Il fut un temps, pourtant, où ce réseau trouvait grâce
auprès des Anglo-saxons, du moins auprès des
Britanniques : ce sont eux en effet qui dans leur
soutien à la monarchie libyenne, poursuivent alors une
guerre d'usure contre le colonel Khaddafi depuis la
révolution du 1er septembre. Aussi, « tous les ennemis
du régime libyen sont dorénavant les amis de Londres »,
soutiennent les auteurs dérangeants de La Vérité
Interdite. C'est le chef d'Al-Mouqatila connu sous le
nom de Anes le Libyen qui est chargé de préparer un
attentat contre le colonel Khaddafi.
Quant à Oussama
Ben Laden qui, un temps, après son départ d'Arabie,
aurait séjourné à quelques kilomètres de Benghazi, il
n'aurait pas vu d'un mauvais oeil un ancrage de
l'islamisme radical, entre le Caire et Alger, avec - qui sait ? - un crochet par la petite Tunisie. Dès 1993
Ben Laden aurait « jeté son dévolu sur la Libye qui
représentait la zone la plus naturelle pour abriter le
centre névralgique d'Al-Qaïda ». Les soldats de Dieu
libyens sont prêts, ils poursuivent leur entraînement
dans une base arrière du Soudan.
Dans le courant du mois de novembre 1996, un attentat
est préparé contre Moamar Khaddafi. C'est, du moins,
un ancien agent secret britannique, chargé des
questions d'Afrique du Nord, qui, selon Interpol,
aurait trahi ce complot top confidentiel que les
Britanniques auraient fomenté avec leurs ennemis
terroristes d'aujourd'hui. L'opération qui consistait
à attaquer le cortège officiel lors d'un de ses
déplacements a échoué. Les auteurs de l'ouvrage
concluent pourtant « ...à cette période et au moins
jusqu'en 1996, les services secrets britanniques
dépendant du Foreign Office et placés sous la tutelle
du Premier ministre, travaillaient en coopération avec
les principaux alliés d'Oussama Ben Laden ».

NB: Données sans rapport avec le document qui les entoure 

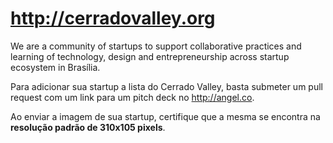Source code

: http://cerradovalley.org
========================

We are a community of startups to support collaborative practices and learning of technology, design and entrepreneurship across startup ecosystem in Brasília.

Para adicionar sua startup a lista do Cerrado Valley, basta submeter um pull request com um link para um pitch deck no http://angel.co.

Ao enviar a imagem de sua startup, certifique que a mesma se encontra na **resolução padrão de 310x105 pixels**.
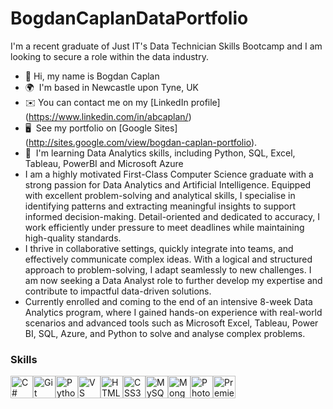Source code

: # BogdanCaplanDataPortfolio

I'm a recent graduate of Just IT's Data Technician Skills Bootcamp and I am looking to secure a role within the data industry.

*   👋  Hi, my name is Bogdan Caplan
*   🌍  I'm based in Newcastle upon Tyne, UK
*   ✉️  You can contact me on my [LinkedIn profile] (https://www.linkedin.com/in/abcaplan/)
*   🖥️  See my portfolio on [Google Sites] (http://sites.google.com/view/bogdan-caplan-portfolio).
*   🧠  I'm learning Data Analytics skills, including Python, SQL, Excel, Tableau, PowerBI and Microsoft Azure
*    I am a highly motivated First-Class Computer Science graduate with a strong passion for Data Analytics and Artificial Intelligence. Equipped with excellent problem-solving and analytical skills, I specialise in identifying patterns and extracting meaningful insights to support informed decision-making. Detail-oriented and dedicated to accuracy, I work efficiently under pressure to meet deadlines while maintaining high-quality standards.
*    I thrive in collaborative settings, quickly integrate into teams, and effectively communicate complex ideas. With a logical and structured approach to problem-solving, I adapt seamlessly to new challenges. I am now seeking a Data Analyst role to further develop my expertise and contribute to impactful data-driven solutions.
*    Currently enrolled and coming to the end of an intensive 8-week Data Analytics program, where I gained hands-on experience with real-world scenarios and advanced tools such as Microsoft Excel, Tableau, Power BI, SQL, Azure, and Python to solve and analyse complex problems.


### Skills
<p align="left">
<a href="https://docs.microsoft.com/en-us/dotnet/csharp/" target="_blank" rel="noreferrer"><img src="https://raw.githubusercontent.com/danielcranney/readme-generator/main/public/icons/skills/csharp-colored.svg" width="36" height="36" alt="C#" /></a><a href="https://git-scm.com/" target="_blank" rel="noreferrer"><img src="https://raw.githubusercontent.com/danielcranney/readme-generator/main/public/icons/skills/git-colored.svg" width="36" height="36" alt="Git" /></a><a href="https://www.python.org/" target="_blank" rel="noreferrer"><img src="https://raw.githubusercontent.com/danielcranney/readme-generator/main/public/icons/skills/python-colored.svg" width="36" height="36" alt="Python" /></a><a href="https://code.visualstudio.com/" target="_blank" rel="noreferrer"><img src="https://raw.githubusercontent.com/danielcranney/readme-generator/main/public/icons/skills/visualstudiocode.svg" width="36" height="36" alt="VS Code" /></a><a href="https://developer.mozilla.org/en-US/docs/Glossary/HTML5" target="_blank" rel="noreferrer"><img src="https://raw.githubusercontent.com/danielcranney/readme-generator/main/public/icons/skills/html5-colored.svg" width="36" height="36" alt="HTML5" /></a><a href="https://www.w3.org/TR/CSS/#css" target="_blank" rel="noreferrer"><img src="https://raw.githubusercontent.com/danielcranney/readme-generator/main/public/icons/skills/css3-colored.svg" width="36" height="36" alt="CSS3" /></a><a href="https://www.mysql.com/" target="_blank" rel="noreferrer"><img src="https://raw.githubusercontent.com/danielcranney/readme-generator/main/public/icons/skills/mysql-colored.svg" width="36" height="36" alt="MySQL" /></a><a href="https://www.mongodb.com/" target="_blank" rel="noreferrer"><img src="https://raw.githubusercontent.com/danielcranney/readme-generator/main/public/icons/skills/mongodb-colored.svg" width="36" height="36" alt="MongoDB" /></a><a href="https://www.adobe.com/uk/products/photoshop.html" target="_blank" rel="noreferrer"><img src="https://raw.githubusercontent.com/danielcranney/readme-generator/main/public/icons/skills/photoshop-colored.svg" width="36" height="36" alt="Photoshop" /></a><a href="https://www.adobe.com/uk/products/premiere.html" target="_blank" rel="noreferrer"><img src="https://raw.githubusercontent.com/danielcranney/readme-generator/main/public/icons/skills/premierepro-colored.svg" width="36" height="36" alt="Premiere Pro" /></a>
                    </p>
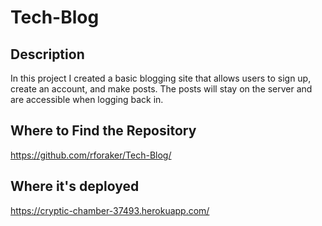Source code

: # Tech-Blog

## Description

In this project I created a basic blogging site that allows users to sign up, create an account, and make posts. The posts will stay on the server and are accessible when logging back in.

## Where to Find the Repository
https://github.com/rforaker/Tech-Blog/

## Where it's deployed
https://cryptic-chamber-37493.herokuapp.com/
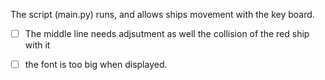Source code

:The script (main.py) runs, and allows ships movement with the key board.
- [ ] The middle line needs adjsutment as well the collision of the red ship with it

 - [ ]  the font is too big when displayed.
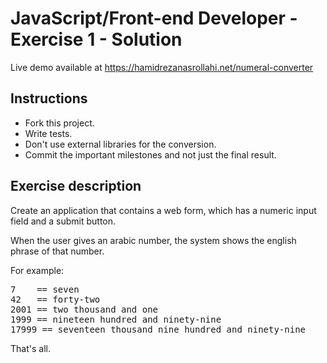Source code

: # JavaScript/Front-end Developer - Exercise 1 - Solution

Live demo available at https://hamidrezanasrollahi.net/numeral-converter

## Instructions

- Fork this project.
- Write tests.
- Don't use external libraries for the conversion.
- Commit the important milestones and not just the final result.

## Exercise description

Create an application that contains a web form, which has a numeric input field and a submit button.

When the user gives an arabic number, the system shows the english phrase of that number.

For example:
<pre>
7    == seven
42   == forty-two
2001 == two thousand and one
1999 == nineteen hundred and ninety-nine
17999 == seventeen thousand nine hundred and ninety-nine
</pre>

That's all.
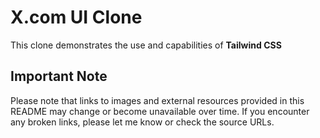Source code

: # X.com UI Clone
This clone demonstrates the use and capabilities of **Tailwind CSS**
## Important Note
Please note that links to images and external resources provided in this README may change or become unavailable over time. If you encounter any broken links, please let me know or check the source URLs.
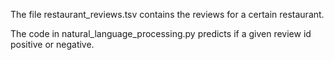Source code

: The file restaurant_reviews.tsv contains the reviews for a certain restaurant.

The code in natural_language_processing.py predicts if a given review id positive or negative.
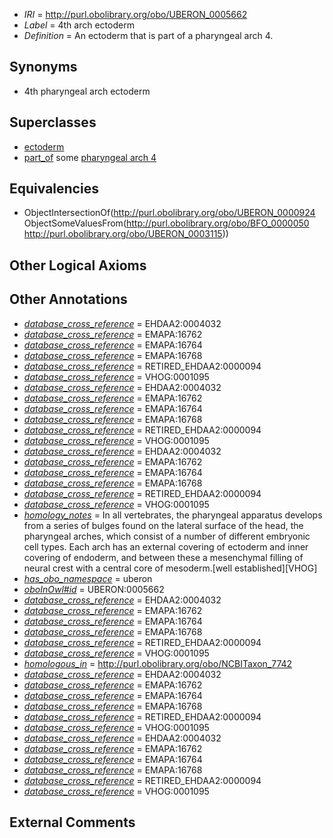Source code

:  * *IRI* = http://purl.obolibrary.org/obo/UBERON_0005662
 * *Label* = 4th arch ectoderm
 * *Definition* = An ectoderm that is part of a pharyngeal arch 4.

## Synonyms

 * 4th pharyngeal arch ectoderm

## Superclasses

 * [ectoderm](../../UBERON/24/UBERON_0000924.md)
 * [part_of](../../BFO/50/BFO_0000050.md) some [pharyngeal arch 4](../../UBERON/15/UBERON_0003115.md)

## Equivalencies

 * ObjectIntersectionOf(<http://purl.obolibrary.org/obo/UBERON_0000924> ObjectSomeValuesFrom(<http://purl.obolibrary.org/obo/BFO_0000050> <http://purl.obolibrary.org/obo/UBERON_0003115>))

## Other Logical Axioms


## Other Annotations

 * *[database_cross_reference](../../ef/oboInOwl#hasDbXref.md)* = EHDAA2:0004032
 * *[database_cross_reference](../../ef/oboInOwl#hasDbXref.md)* = EMAPA:16762
 * *[database_cross_reference](../../ef/oboInOwl#hasDbXref.md)* = EMAPA:16764
 * *[database_cross_reference](../../ef/oboInOwl#hasDbXref.md)* = EMAPA:16768
 * *[database_cross_reference](../../ef/oboInOwl#hasDbXref.md)* = RETIRED_EHDAA2:0000094
 * *[database_cross_reference](../../ef/oboInOwl#hasDbXref.md)* = VHOG:0001095
 * *[database_cross_reference](../../ef/oboInOwl#hasDbXref.md)* = EHDAA2:0004032
 * *[database_cross_reference](../../ef/oboInOwl#hasDbXref.md)* = EMAPA:16762
 * *[database_cross_reference](../../ef/oboInOwl#hasDbXref.md)* = EMAPA:16764
 * *[database_cross_reference](../../ef/oboInOwl#hasDbXref.md)* = EMAPA:16768
 * *[database_cross_reference](../../ef/oboInOwl#hasDbXref.md)* = RETIRED_EHDAA2:0000094
 * *[database_cross_reference](../../ef/oboInOwl#hasDbXref.md)* = VHOG:0001095
 * *[database_cross_reference](../../ef/oboInOwl#hasDbXref.md)* = EHDAA2:0004032
 * *[database_cross_reference](../../ef/oboInOwl#hasDbXref.md)* = EMAPA:16762
 * *[database_cross_reference](../../ef/oboInOwl#hasDbXref.md)* = EMAPA:16764
 * *[database_cross_reference](../../ef/oboInOwl#hasDbXref.md)* = EMAPA:16768
 * *[database_cross_reference](../../ef/oboInOwl#hasDbXref.md)* = RETIRED_EHDAA2:0000094
 * *[database_cross_reference](../../ef/oboInOwl#hasDbXref.md)* = VHOG:0001095
 * *[homology_notes](../../UBPROP/03/UBPROP_0000003.md)* = In all vertebrates, the pharyngeal apparatus develops from a series of bulges found on the lateral surface of the head, the pharyngeal arches, which consist of a number of different embryonic cell types. Each arch has an external covering of ectoderm and inner covering of endoderm, and between these a mesenchymal filling of neural crest with a central core of mesoderm.[well established][VHOG]
 * *[has_obo_namespace](../../ce/oboInOwl#hasOBONamespace.md)* = uberon
 * *[oboInOwl#id](../../id/oboInOwl#id.md)* = UBERON:0005662
 * *[database_cross_reference](../../ef/oboInOwl#hasDbXref.md)* = EHDAA2:0004032
 * *[database_cross_reference](../../ef/oboInOwl#hasDbXref.md)* = EMAPA:16762
 * *[database_cross_reference](../../ef/oboInOwl#hasDbXref.md)* = EMAPA:16764
 * *[database_cross_reference](../../ef/oboInOwl#hasDbXref.md)* = EMAPA:16768
 * *[database_cross_reference](../../ef/oboInOwl#hasDbXref.md)* = RETIRED_EHDAA2:0000094
 * *[database_cross_reference](../../ef/oboInOwl#hasDbXref.md)* = VHOG:0001095
 * *[homologous_in](../../core#homologous/in/core#homologous_in.md)* = http://purl.obolibrary.org/obo/NCBITaxon_7742
 * *[database_cross_reference](../../ef/oboInOwl#hasDbXref.md)* = EHDAA2:0004032
 * *[database_cross_reference](../../ef/oboInOwl#hasDbXref.md)* = EMAPA:16762
 * *[database_cross_reference](../../ef/oboInOwl#hasDbXref.md)* = EMAPA:16764
 * *[database_cross_reference](../../ef/oboInOwl#hasDbXref.md)* = EMAPA:16768
 * *[database_cross_reference](../../ef/oboInOwl#hasDbXref.md)* = RETIRED_EHDAA2:0000094
 * *[database_cross_reference](../../ef/oboInOwl#hasDbXref.md)* = VHOG:0001095
 * *[database_cross_reference](../../ef/oboInOwl#hasDbXref.md)* = EHDAA2:0004032
 * *[database_cross_reference](../../ef/oboInOwl#hasDbXref.md)* = EMAPA:16762
 * *[database_cross_reference](../../ef/oboInOwl#hasDbXref.md)* = EMAPA:16764
 * *[database_cross_reference](../../ef/oboInOwl#hasDbXref.md)* = EMAPA:16768
 * *[database_cross_reference](../../ef/oboInOwl#hasDbXref.md)* = RETIRED_EHDAA2:0000094
 * *[database_cross_reference](../../ef/oboInOwl#hasDbXref.md)* = VHOG:0001095

## External Comments

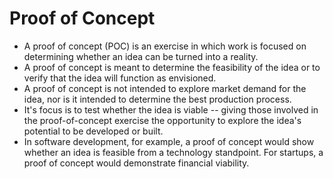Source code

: # Proof of Concept

- A proof of concept (POC) is an exercise in which work is focused on determining whether an idea can be turned into a reality. 
- A proof of concept is meant to determine the feasibility of the idea or to verify that the idea will function as envisioned.
- A proof of concept is not intended to explore market demand for the idea, nor is it intended to determine the best production process.
- It's focus is to test whether the idea is viable -- giving those involved in the proof-of-concept exercise the opportunity to explore the idea's potential to be developed or built.
- In software development, for example, a proof of concept would show whether an idea is feasible from a technology standpoint. For startups, a proof of concept would demonstrate financial viability.
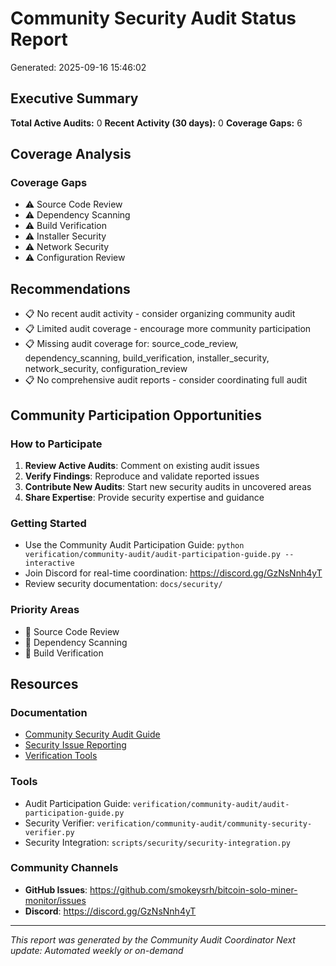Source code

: # Community Security Audit Status Report
Generated: 2025-09-16 15:46:02

## Executive Summary

**Total Active Audits:** 0
**Recent Activity (30 days):** 0
**Coverage Gaps:** 6

## Coverage Analysis

### Coverage Gaps

- ⚠️ Source Code Review
- ⚠️ Dependency Scanning
- ⚠️ Build Verification
- ⚠️ Installer Security
- ⚠️ Network Security
- ⚠️ Configuration Review

## Recommendations

- 📋 No recent audit activity - consider organizing community audit
- 📋 Limited audit coverage - encourage more community participation
- 📋 Missing audit coverage for: source_code_review, dependency_scanning, build_verification, installer_security, network_security, configuration_review
- 📋 No comprehensive audit reports - consider coordinating full audit

## Community Participation Opportunities

### How to Participate
1. **Review Active Audits**: Comment on existing audit issues
2. **Verify Findings**: Reproduce and validate reported issues
3. **Contribute New Audits**: Start new security audits in uncovered areas
4. **Share Expertise**: Provide security expertise and guidance

### Getting Started
- Use the Community Audit Participation Guide: `python verification/community-audit/audit-participation-guide.py --interactive`
- Join Discord for real-time coordination: https://discord.gg/GzNsNnh4yT
- Review security documentation: `docs/security/`

### Priority Areas
- 🎯 Source Code Review
- 🎯 Dependency Scanning
- 🎯 Build Verification

## Resources

### Documentation
- [Community Security Audit Guide](docs/security/COMMUNITY_SECURITY_AUDIT_GUIDE.md)
- [Security Issue Reporting](docs/security/SECURITY_ISSUE_REPORTING.md)
- [Verification Tools](verification/community-audit/)

### Tools
- Audit Participation Guide: `verification/community-audit/audit-participation-guide.py`
- Security Verifier: `verification/community-audit/community-security-verifier.py`
- Security Integration: `scripts/security/security-integration.py`

### Community Channels
- **GitHub Issues**: https://github.com/smokeysrh/bitcoin-solo-miner-monitor/issues
- **Discord**: https://discord.gg/GzNsNnh4yT

---

*This report was generated by the Community Audit Coordinator*
*Next update: Automated weekly or on-demand*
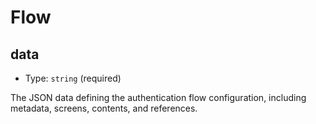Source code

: 
Flow
====



data
----

- Type: `string` (required)

The JSON data defining the authentication flow configuration, including metadata, screens,
contents, and references.
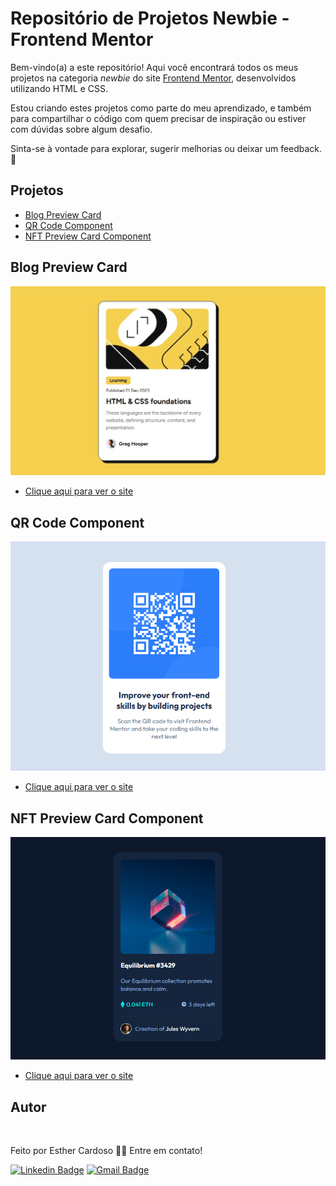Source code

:# Repositório de Projetos Newbie - Frontend Mentor

Bem-vindo(a) a este repositório! Aqui você encontrará todos os meus projetos na categoria *newbie* do site [Frontend Mentor](https://www.frontendmentor.io/), desenvolvidos utilizando HTML e CSS.  

Estou criando estes projetos como parte do meu aprendizado, e também para compartilhar o código com quem precisar de inspiração ou estiver com dúvidas sobre algum desafio.

Sinta-se à vontade para explorar, sugerir melhorias ou deixar um feedback. 🚀

## Projetos
- [Blog Preview Card](#blog-preview-card)
- [QR Code Component](#qr-code-component)
- [NFT Preview Card Component](#nft-preview-card-component)

## Blog Preview Card <a name="blog-preview-card"></a>
![Blog preview card](./blog-preview-card/blog-preview-card.jpg)
- [Clique aqui para ver o site](https://blog-preview-card-esther.netlify.app/)

## QR Code Component <a name="qr-code-component"></a>
![QR Code Component](./qr-code-component/qr-code-readme.png)
- [Clique aqui para ver o site](https://qr-code-component-esther.netlify.app/)

## NFT Preview Card Component <a name="nft-preview-card-component"></a>
![NFT Preview Card Component](./nft-preview-card-component/nft-readme.png)
- [Clique aqui para ver o site](https://nft-preview-card-component-esther.netlify.app/)


## Autor
<a href="https://www.instagram.com/_esther_cardoso/">
 <img src="https://avatars.githubusercontent.com/u/70102263?v=4" width="200px;" alt=""/>
 <br />
</a>

Feito por Esther Cardoso 👋🏽 Entre em contato!

[![Linkedin Badge](https://img.shields.io/badge/-Esther-blue?style=flat-square&logo=Linkedin&logoColor=white&link=https://www.linkedin.com/in/esther-cardoso/)](https://www.linkedin.com/in/esther-cardoso/)
[![Gmail Badge](https://img.shields.io/badge/-esthercardosofernandes@gmail.com-c14438?style=flat-square&logo=Gmail&logoColor=white&link=mailto:esthercardosofernandes.com)](mailto:esthercardosofernandes@gmail.com)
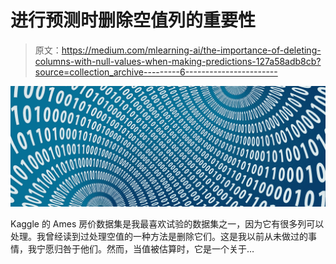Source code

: # 进行预测时删除空值列的重要性

> 原文：<https://medium.com/mlearning-ai/the-importance-of-deleting-columns-with-null-values-when-making-predictions-127a58adb8cb?source=collection_archive---------6----------------------->

![](img/5d95a43513b8f8dcab07aac8c565df02.png)

Kaggle 的 Ames 房价数据集是我最喜欢试验的数据集之一，因为它有很多列可以处理。我曾经读到过处理空值的一种方法是删除它们。这是我以前从未做过的事情，我宁愿归咎于他们。然而，当值被估算时，它是一个关于…
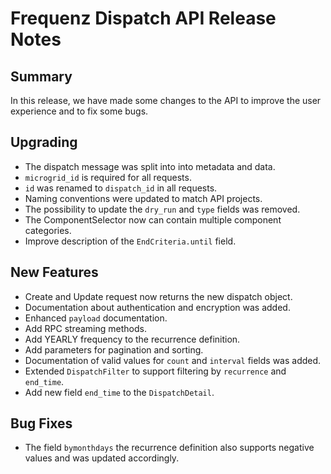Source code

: # Frequenz Dispatch API Release Notes

## Summary

In this release, we have made some changes to the API to improve the user experience and to fix some bugs.

## Upgrading

* The dispatch message was split into into metadata and data.
* `microgrid_id` is required for all requests.
* `id` was renamed to `dispatch_id` in all requests.
* Naming conventions were updated to match API projects.
* The possibility to update the `dry_run` and `type` fields was removed.
* The ComponentSelector now can contain multiple component categories.
* Improve description of the `EndCriteria.until` field.

## New Features

* Create and Update request now returns the new dispatch object.
* Documentation about authentication and encryption was added.
* Enhanced `payload` documentation.
* Add RPC streaming methods.
* Add YEARLY frequency to the recurrence definition.
* Add parameters for pagination and sorting.
* Documentation of valid values for `count` and `interval` fields was added.
* Extended `DispatchFilter` to support filtering by `recurrence` and `end_time`.
* Add new field `end_time` to the `DispatchDetail`.

## Bug Fixes

* The field `bymonthdays` the recurrence definition also supports negative values and was updated accordingly.

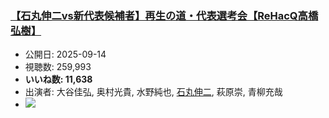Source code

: ### [【石丸伸二vs新代表候補者】再生の道・代表選考会【ReHacQ高橋弘樹】](https://www.youtube.com/watch?v=Vj7frt_IBTk)
-   公開日: 2025-09-14
-   視聴数: 259,993
-   **いいね数: 11,638**
-   出演者: 大谷佳弘, 奥村光貴, 水野純也, [石丸伸二](/rehacq_fan/people/石丸伸二 "wikilink"), 萩原崇, 青柳充哉
- [![](https://img.youtube.com/vi/Vj7frt_IBTk/hqdefault.jpg)](https://www.youtube.com/watch?v=Vj7frt_IBTk)

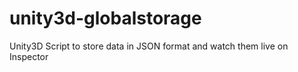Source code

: # unity3d-globalstorage
Unity3D Script to store data in JSON format and watch them live on Inspector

C'est seulement en 1998 qu'Interpol enregistra la
demande de poursuite d'Oussama Ben Laden, demande
émanant des services judiciaires libyens. Cependant,
Ben Laden n'est cité qu'au titre de l'assassinat en
Libye d'un couple de ressortissants allemands, les
Backer, en fait des agents secrets relevant d'un
service allemand de « défense de la Constitution ».
L'assassinat de ce couple survenu en 1994 fut imputé
par la Libye à Oussama Ben Laden. Jusqu'à cette date,
Ben Laden, pourtant auteur désigné de l'attentat de
Dahran et plus anciennement commanditaire suspecté du
premier attentat du World Trade Center, n'était
pourtant pas poursuivi par les USA contre lesquels il
avait lancé sa punitive fatwa.
De cet épisode maghrébin, il ne resterait à Ben Laden,
intimement lié à lui dans sa garde rapprochée,
qu'Anes Le Libyen.
Notes :
1 Guillaume Dasquié et Jean-Charles Brisard, Ben Laden - La vérité interdite. Éditions Denoël, Paris. Novembre 2001.
2 Voir Intelligence Online, le site du Monde du Renseignement.